━━ Excerpt provided ━━
So we’re all clear that Dyson Frost is leaping around in time to bring technology back to the safety of the Somalian desert in 1991. Lloyd spends this episode trying to decode some of the equation pieces he finds in documents from Simon’s mission to Somalia and trying to remember the formula he saw in lipstick on Olivia’s mirror. He pays Olivia a visit, and she says she recognized some part of the formula — because she’s a doctor, she knows about quantum physics. Lloyd realizes that QED stands for Quantum Entanglement Device, and there you have it: That’s all we get.
[Read with Japanese accent] “I didn’t come all the way to Los Angeles to work in a sushi restaurant.”
It’s time again to circle back with Bryce and Keiko, who remain two floating leaves in the winds of L.A., unable to connect. Keiko remains loyal to her future love, loitering in the sushi restaurant from her flash without ordering much because she has no cash. While Bryce, on the other hand, seems to be horny and spending an awful lot of time with Nicole still, because she has no other real value to the plot thus far. Keiko takes a job with a neck-tattooed Latin dude named Emil who owns a custom auto shop. Prodigious engineer that she is, Keiko digs low-riders with hydraulics, and she knows her way around German cars better than most of the other illegals working in the shop.
━━━
━━ Data provided ━━
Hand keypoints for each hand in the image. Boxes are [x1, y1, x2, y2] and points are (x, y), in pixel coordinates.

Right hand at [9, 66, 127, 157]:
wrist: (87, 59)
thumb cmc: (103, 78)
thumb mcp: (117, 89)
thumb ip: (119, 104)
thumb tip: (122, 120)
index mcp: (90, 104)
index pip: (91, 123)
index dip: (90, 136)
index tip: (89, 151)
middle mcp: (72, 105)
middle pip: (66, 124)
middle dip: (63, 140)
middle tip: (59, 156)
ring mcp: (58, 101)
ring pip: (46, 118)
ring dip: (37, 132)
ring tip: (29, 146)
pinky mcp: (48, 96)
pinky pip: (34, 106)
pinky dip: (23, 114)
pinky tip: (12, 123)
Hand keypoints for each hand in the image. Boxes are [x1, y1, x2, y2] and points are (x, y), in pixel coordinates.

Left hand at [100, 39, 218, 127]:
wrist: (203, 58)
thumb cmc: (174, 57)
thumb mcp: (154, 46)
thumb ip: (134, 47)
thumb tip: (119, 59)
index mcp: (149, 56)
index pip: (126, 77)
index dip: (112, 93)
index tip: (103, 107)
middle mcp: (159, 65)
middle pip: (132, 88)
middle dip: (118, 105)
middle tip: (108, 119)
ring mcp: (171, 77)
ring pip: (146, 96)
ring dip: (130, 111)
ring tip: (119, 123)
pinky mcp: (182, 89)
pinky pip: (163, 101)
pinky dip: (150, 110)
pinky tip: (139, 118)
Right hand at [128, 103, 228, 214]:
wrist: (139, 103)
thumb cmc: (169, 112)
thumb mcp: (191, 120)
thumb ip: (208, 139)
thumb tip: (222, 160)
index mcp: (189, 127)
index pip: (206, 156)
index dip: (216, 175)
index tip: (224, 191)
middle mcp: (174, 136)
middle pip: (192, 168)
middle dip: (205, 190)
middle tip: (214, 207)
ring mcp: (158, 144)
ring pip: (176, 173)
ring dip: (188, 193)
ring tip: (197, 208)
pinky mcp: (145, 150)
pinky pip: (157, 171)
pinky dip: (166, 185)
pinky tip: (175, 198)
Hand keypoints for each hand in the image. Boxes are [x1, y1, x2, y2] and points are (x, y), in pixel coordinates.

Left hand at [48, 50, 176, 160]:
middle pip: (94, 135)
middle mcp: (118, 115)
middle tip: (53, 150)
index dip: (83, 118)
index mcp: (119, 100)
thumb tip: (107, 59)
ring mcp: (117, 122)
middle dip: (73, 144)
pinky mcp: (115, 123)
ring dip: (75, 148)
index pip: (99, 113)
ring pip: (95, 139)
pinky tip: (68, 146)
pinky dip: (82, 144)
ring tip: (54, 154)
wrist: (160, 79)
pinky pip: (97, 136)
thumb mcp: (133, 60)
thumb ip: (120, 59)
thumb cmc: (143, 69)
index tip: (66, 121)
━━━
▸ **Assigned task 1**: In the episode recap, what does Lloyd realize QED stands for?
▸ **Assigned task 2**: Reproduce the part of the episode recap starting at "It’s time again" and ending at "in the shop.", with no changes.

▸ **Exercise result 1**: Quantum Entanglement Device.

▸ **Exercise result 2**:
It’s time again to circle back with Bryce and Keiko, who remain two floating leaves in the winds of L.A., unable to connect. Keiko remains loyal to her future love, loitering in the sushi restaurant from her flash without ordering much because she has no cash. While Bryce, on the other hand, seems to be horny and spending an awful lot of time with Nicole still, because she has no other real value to the plot thus far. Keiko takes a job with a neck-tattooed Latin dude named Emil who owns a custom auto shop. Prodigious engineer that she is, Keiko digs low-riders with hydraulics, and she knows her way around German cars better than most of the other illegals working in the shop.